- **EXERCISE DETAILS**
All records below are to be set down precisely as written, excluding pictures.
TASK MATERIAL START
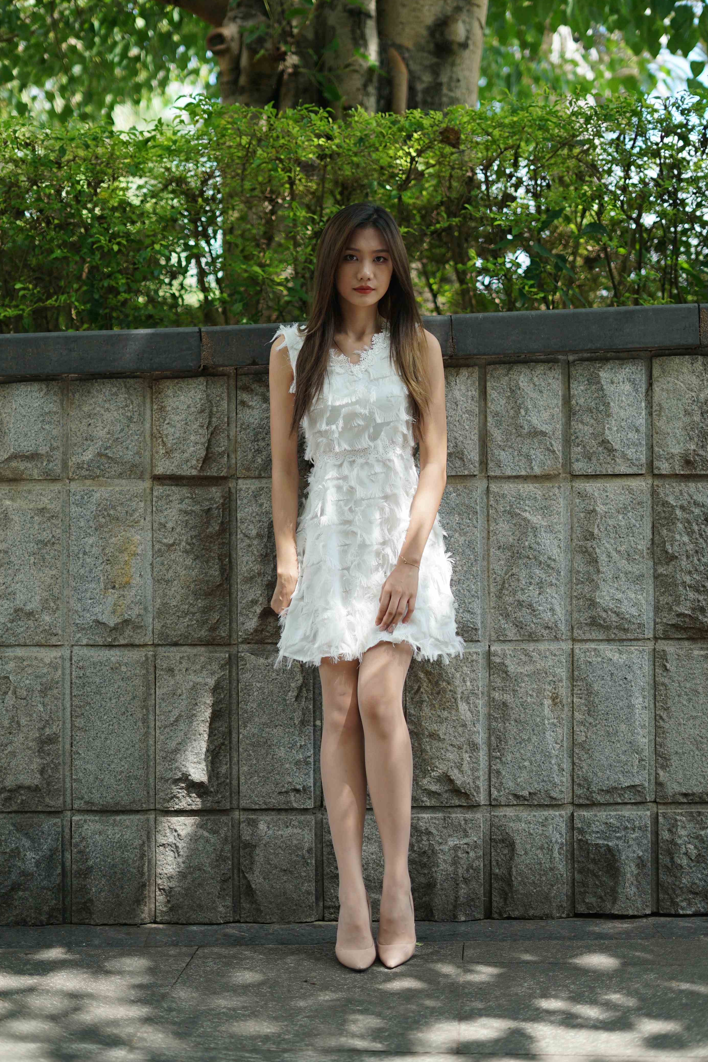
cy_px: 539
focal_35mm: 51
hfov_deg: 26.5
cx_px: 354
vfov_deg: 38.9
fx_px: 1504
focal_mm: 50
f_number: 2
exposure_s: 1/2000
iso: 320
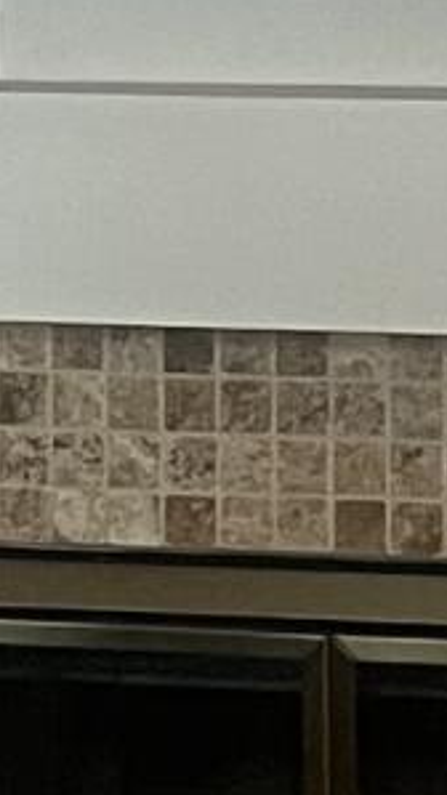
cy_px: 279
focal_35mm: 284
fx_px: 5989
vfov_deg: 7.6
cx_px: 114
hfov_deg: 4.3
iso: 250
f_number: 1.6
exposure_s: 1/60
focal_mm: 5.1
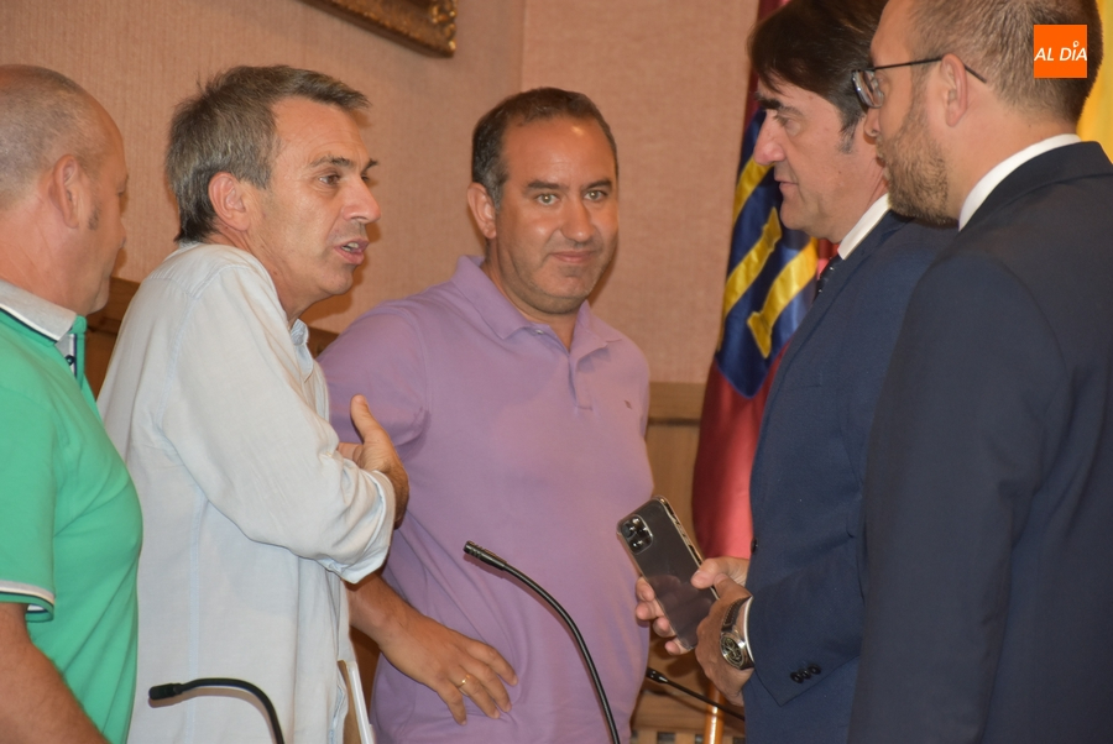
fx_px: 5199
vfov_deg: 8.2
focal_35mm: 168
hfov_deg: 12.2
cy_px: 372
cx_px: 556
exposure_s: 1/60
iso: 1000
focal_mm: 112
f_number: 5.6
TASK MATERIAL END
- **OUTPUT**
cy_px: 539
focal_35mm: 51
hfov_deg: 26.5
cx_px: 354
vfov_deg: 38.9
fx_px: 1504
focal_mm: 50
f_number: 2
exposure_s: 1/2000
iso: 320
cy_px: 279
focal_35mm: 284
fx_px: 5989
vfov_deg: 7.6
cx_px: 114
hfov_deg: 4.3
iso: 250
f_number: 1.6
exposure_s: 1/60
focal_mm: 5.1
fx_px: 5199
vfov_deg: 8.2
focal_35mm: 168
hfov_deg: 12.2
cy_px: 372
cx_px: 556
exposure_s: 1/60
iso: 1000
focal_mm: 112
f_number: 5.6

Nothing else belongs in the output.